Stephanie Bonder of West Caldwell, who joined her husband, Alan, in making an unspecified donation, said she believes “Israel is in need. We have a lot here in the States, and we need to give what we can when our homeland does not have what we have here.”
Amy Cantor, assistant director of MetroWest’s UJA Campaign, said the current cease-fire between Israel and Hizbullah may give the mistaken impression that the crisis is over.
“For some people [that] makes it less urgent, but a lot of people recognize it is a very fragile cease-fire,” she said. “Things can happen at any time. They also recognize a lot of damage was done and we need to respond the way we always do. We need to be there and be counted and help repair what was destroyed and rebuild peoples’ psyches as well as the physical damage.”
Cantor said she expects the collections to intensify during the period following the Labor Day holiday.
“It has been difficult to reach people while many are on vacation. I feel we have a long way to go, but there is a lot of time left before the campaign ends,” she said.
Cantor said there is a “whole infrastructure that we are going to be using” to solicit donations.
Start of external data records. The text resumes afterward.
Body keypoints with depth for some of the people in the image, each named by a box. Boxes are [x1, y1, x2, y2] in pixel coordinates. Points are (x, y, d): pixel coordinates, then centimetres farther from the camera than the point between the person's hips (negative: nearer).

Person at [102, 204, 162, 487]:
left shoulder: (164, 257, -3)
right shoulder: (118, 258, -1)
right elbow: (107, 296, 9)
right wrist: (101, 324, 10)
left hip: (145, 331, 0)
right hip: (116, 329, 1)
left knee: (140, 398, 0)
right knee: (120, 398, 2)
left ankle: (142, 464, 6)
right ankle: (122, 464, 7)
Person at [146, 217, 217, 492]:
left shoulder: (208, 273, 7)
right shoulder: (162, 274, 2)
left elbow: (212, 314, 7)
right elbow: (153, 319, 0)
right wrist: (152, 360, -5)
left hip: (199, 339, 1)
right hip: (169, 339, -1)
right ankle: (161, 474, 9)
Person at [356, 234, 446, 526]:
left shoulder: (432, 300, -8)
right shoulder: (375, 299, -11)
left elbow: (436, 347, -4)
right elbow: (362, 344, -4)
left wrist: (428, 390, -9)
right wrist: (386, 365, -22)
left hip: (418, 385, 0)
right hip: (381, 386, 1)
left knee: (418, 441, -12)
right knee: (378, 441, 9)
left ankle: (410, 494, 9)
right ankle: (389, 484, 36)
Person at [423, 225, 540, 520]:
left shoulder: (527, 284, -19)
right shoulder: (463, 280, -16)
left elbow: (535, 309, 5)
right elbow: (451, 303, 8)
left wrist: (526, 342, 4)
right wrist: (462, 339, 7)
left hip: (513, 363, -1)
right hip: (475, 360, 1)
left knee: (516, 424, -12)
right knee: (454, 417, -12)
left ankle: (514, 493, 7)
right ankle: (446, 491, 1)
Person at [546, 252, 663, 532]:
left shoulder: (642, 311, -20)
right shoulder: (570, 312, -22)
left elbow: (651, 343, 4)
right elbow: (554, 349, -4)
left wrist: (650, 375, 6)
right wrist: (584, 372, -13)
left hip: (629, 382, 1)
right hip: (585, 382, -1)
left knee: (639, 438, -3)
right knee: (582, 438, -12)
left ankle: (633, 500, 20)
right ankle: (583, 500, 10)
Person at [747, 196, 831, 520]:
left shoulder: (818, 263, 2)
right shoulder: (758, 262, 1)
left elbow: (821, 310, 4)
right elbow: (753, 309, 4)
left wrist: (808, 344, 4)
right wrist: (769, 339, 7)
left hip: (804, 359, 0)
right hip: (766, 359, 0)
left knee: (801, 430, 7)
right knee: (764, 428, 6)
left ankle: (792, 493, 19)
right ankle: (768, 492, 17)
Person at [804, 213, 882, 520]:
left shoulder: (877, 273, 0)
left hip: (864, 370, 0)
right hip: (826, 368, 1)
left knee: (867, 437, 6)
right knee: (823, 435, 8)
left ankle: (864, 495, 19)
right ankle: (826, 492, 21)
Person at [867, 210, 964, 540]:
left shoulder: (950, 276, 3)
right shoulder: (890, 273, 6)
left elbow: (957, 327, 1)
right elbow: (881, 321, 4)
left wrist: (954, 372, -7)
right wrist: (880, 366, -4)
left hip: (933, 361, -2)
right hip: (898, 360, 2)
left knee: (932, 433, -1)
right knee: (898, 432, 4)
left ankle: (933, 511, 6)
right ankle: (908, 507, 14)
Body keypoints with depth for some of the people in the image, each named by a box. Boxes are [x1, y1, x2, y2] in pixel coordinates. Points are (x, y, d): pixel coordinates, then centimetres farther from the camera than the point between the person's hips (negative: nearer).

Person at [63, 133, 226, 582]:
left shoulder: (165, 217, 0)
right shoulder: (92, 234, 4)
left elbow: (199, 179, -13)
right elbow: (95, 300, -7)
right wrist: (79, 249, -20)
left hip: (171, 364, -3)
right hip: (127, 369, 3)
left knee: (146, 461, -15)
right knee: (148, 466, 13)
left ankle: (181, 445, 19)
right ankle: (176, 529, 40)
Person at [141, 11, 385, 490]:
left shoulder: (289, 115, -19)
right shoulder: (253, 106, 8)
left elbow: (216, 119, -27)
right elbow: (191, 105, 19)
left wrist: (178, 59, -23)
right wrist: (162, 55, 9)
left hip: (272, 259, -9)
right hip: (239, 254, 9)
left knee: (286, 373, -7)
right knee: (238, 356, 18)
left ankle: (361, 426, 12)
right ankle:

Appeals will be made at UJC MetroWest agency board meetings in September as well as at community parlor meetings, following the model of four such successful gatherings held in August.
Synagogues are also involved in the campaign; 15 have made gifts to the IEC.
Among the campaign events will be a Wednesday, Sept. 20, speech delivered by an Israeli soldier at the UJC MetroWest’s board meeting at the Alex Aidekman Family Jewish Community Campus in Whippany.
One week later, Dennis Ross, former American ambassador to the United Nations, will be guest speaker at a major gifts event on Wednesday, Sept. 27, at the Crystal Plaza in Livingston. Those invited will be donors of at least $10,000 to the 2006 annual UJA Campaign and/or the Israel Emergency Campaign or UJC MetroWest Young Leadership Division contributors at the $5,000 level.